Anything New on the ID Front?

Over at the utlra-right-wing website World Net Daily, Jonathan Wells has posted a characteristically ignorant and dishonest essay entitled “Why Darwinism is Doomed.” Yawn. P. Z. Myers takes care of business with this smackdown. Worth reading both for the joy of seeing Wells’ rhetorically dismembered, and for the clear description of some recent research into the evolution of the human brain. Ed Brayton also piles on.

Incidentally, I ‘ve been staring at the computer screen for a while trying to devise a new topic for my series of CSICOP essays. Alas, it seems that ID has been so utterly bereft of any substance lately, that I find myself at a loss for topics to write about. Anyone have any suggestions?

Comments

  1. #1 John Farrell
    September 27, 2006

    Hmm. I looked at your list of essays. And a suggestion occurred to me.

    One thing that always fascinates me–is how do you explain the ‘random’ component of natural selection to non-scientists in a way that will help them appreciate how the chance factor works in evolution. I remember a woman, skeptical about evolution, once telling me that this part of the theory always struck her as seeming like voodoo. She wasn’t a fundie or a Bible nut, but she didn’t get the ‘random’ aspect of evolution and felt that it was vague because scientists themselves didn’t really have an explanation.

    Anyway, that’s one idea.
    :)

  2. #2 Fred
    September 27, 2006

    How about trying to find the research that’s supposedly going on in the ID world. In 15 years or so since ID was first proposed there’s been a TON of evolution research, yet I’m not aware of any real, verifiable, ID research.

    All I ever hear is the claim that ID is a science and that research is going on, but the only thing I *see* is articles and books that try to disprove evolution; as if finding flaws in evolution would prove ID right. (Not that they ever actually do find flaws, but it’s so cute when they try. It’s almost like they’re real thinking people.)

  3. #3 Jim Anderson
    September 27, 2006

    Everyone loves a top ten list. How about a top ten of the latest and greatest findings on the evolutionary landscape?

  4. #4 Steve Bencze
    September 28, 2006

    What about a recommended reading list for those of us who love the topic and the discussions but need to re-energize calcified brain cells? It seems that the occasional article in Discover magazine hasn’t been anywhere near enough to get me up to speed on things (boy, I really miss Isaac Asimov!). I love your blog, by the way, and those listed on your blogroll, but I always feel as if I’ve come in on the middle of the conversation….

  5. #5 Martin Corcoran
    September 28, 2006

    How about doing an article on the REAL controversies in evolution research.

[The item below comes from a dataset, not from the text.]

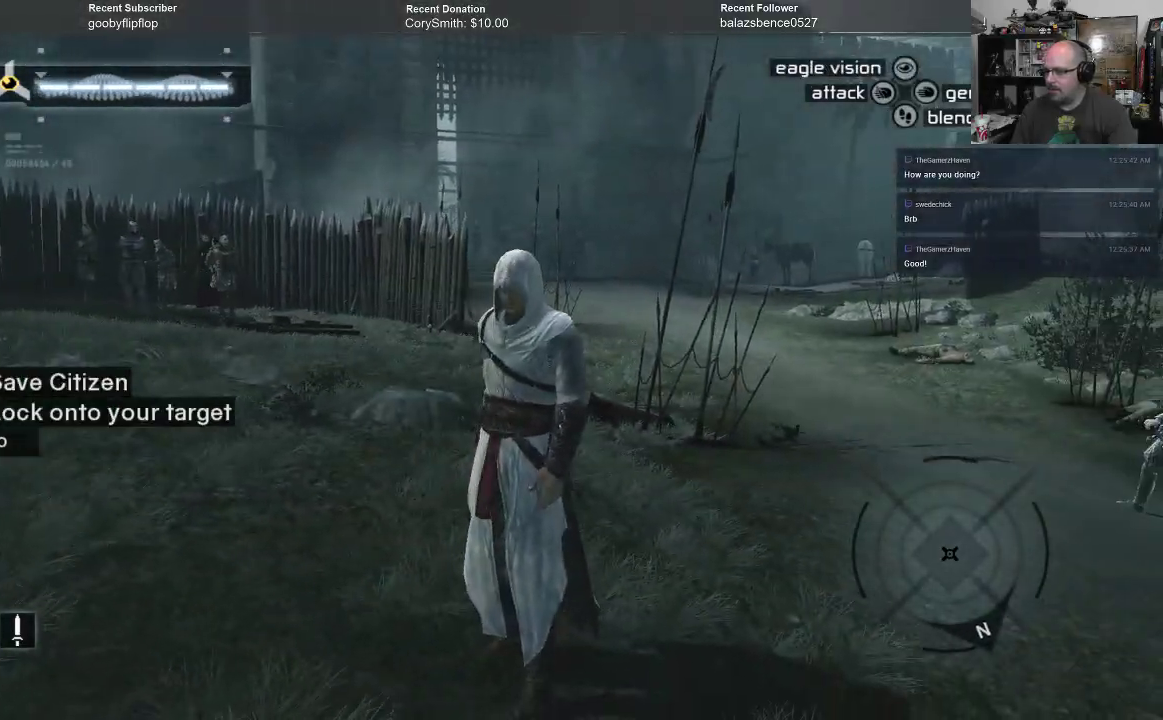
{"buttons": [], "left_stick": "center", "right_stick": "center", "events": []}
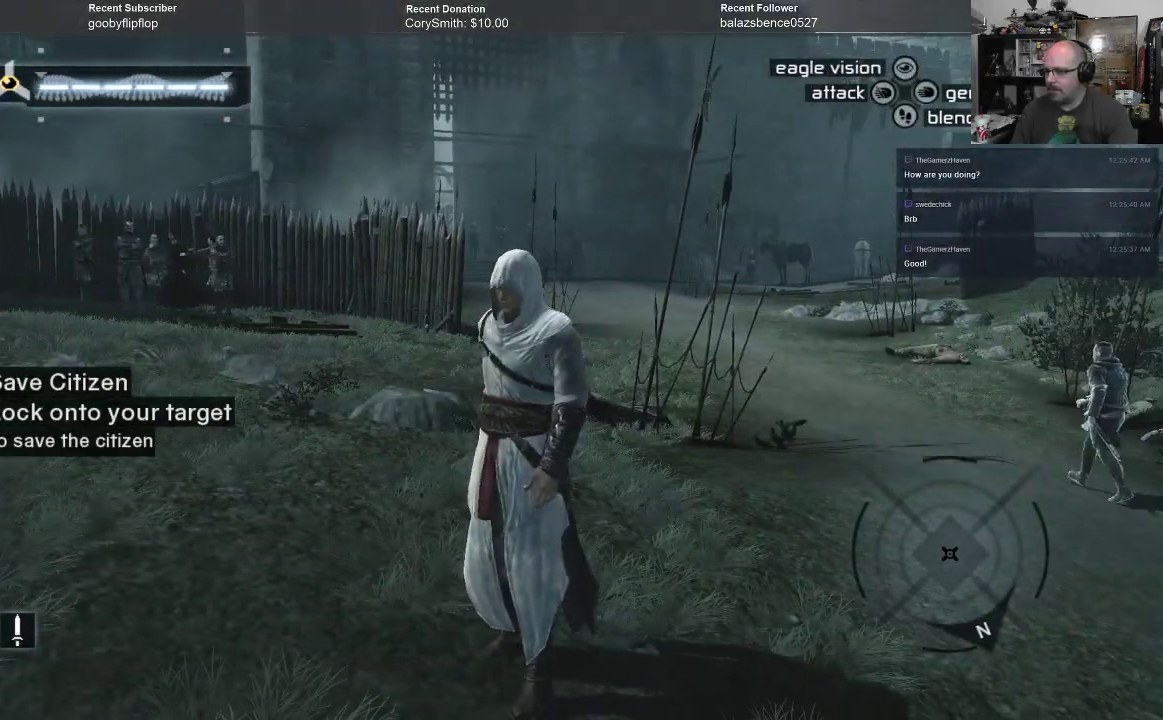
{"buttons": [], "left_stick": "center", "right_stick": "down-left", "events": [[400, "right_stick", "down"], [467, "right_stick", "down-left"]]}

Its a constant debating point for anti-evolutionists to ‘teach the controversy’ however I’ve never actually seen a genuinely real controversy being brought up by the ID-iots, its always really silly points like there is no evidence for common descent or that there are no transitional fossils.
    As scientists and educators we should see nothing wrong with teaching about the actual points in biological evolution that are, to date, unclear or unresolved but at least lets be clear about what these points are rather than let the other side propogate the suggestion that particular evolutionary points with mountains of published evidence and essentially proven to all serious scientist are a mystery.

  6. #6 Joe
    September 28, 2006

    DI maintains a list of peer-reviewed, scientific, ID literature.
    http://www.discovery.org/scripts/viewDB/index.php?command=view&id=2640&program=CSC%20-%20Scientific%20Research%20and%20Scholarship%20-%20Science
    It runs to around 30 items. Of course, the notions of “peer-review” and “scientific” are stretched to their breaking points. The “peer-reviwed” claim for Behe’s book was dismantled during the Dover trial.

  7. #7 JohnC
    September 28, 2006

    Behe has a new article available today at:
    http://www.proteinscience.org/cgi/reprint/ps.04802904v1

    Haven’t read beyond the abstract yet, but a scientific offering from Behe is a rare bird indeed

  8. #8 JohnC
    September 28, 2006

    Whoops, 2004 (thought it was sounding familiar) :-/

  9. #9 Comstock
    September 28, 2006

    I recommend writing on the nonsensical division creationists draw between what they call micro- and macroevolution. This drives me crazy. For one thing, it simply makes no sense to admit the process on the small scale and refuse to consider what happens to the small scale over long time periods (the I-believe-in-inches-but-not-miles problem). Also, in my education in evolutionary biology, macroevolution as a topic of study was not the study of big anatomical changes in a species but rather the study of evolutionary patterns that become apparent when looking at levels higher than that of the species.